# Borderlands 2 Officially Announced By Gearbox Software



## Ares (Nov 23, 2009)

*Borderlands 2 Officially Announced By Gearbox Software*










After a rumor appeared yesterday saying that_ Borderlands 2_ was in development, 2K Games have now officially announced that the game is in development by Gearbox Software.

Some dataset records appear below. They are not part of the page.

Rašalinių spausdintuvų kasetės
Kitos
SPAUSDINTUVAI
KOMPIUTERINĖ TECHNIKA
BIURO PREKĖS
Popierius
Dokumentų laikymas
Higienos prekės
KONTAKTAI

Few details have been revealed, with the announcement saying that “_Borderlands 2_ features all new characters, skills, environments, enemies, weapons and equipment, which come together in an ambitiously crafted story.”
Continuing:_Players will reveal secrets, and escalate mysteries of the Borderlands universe as they adventure across the unexplored new areas of Pandora._​A new website, borderlands2.com, has launched which is currently rather bare, but we’ll keep an eye out to see whether anything new is added. A full reveal is set for gamescom from August 17 – August 21, but the next issue of GameInformer will also have new details.
_
Borderlands 2_ will release on PS3, 360 and PC during Take-Two’s fiscal year 2013 beginning on April 1st, 2012. As yesterday’s rumor asserted that it would release next year, a 2012 debut seems likely

Source: PSLS


----------



## GeemanSeven (Jun 29, 2011)

Outstanding! I was hoping they'd make a sequel.


----------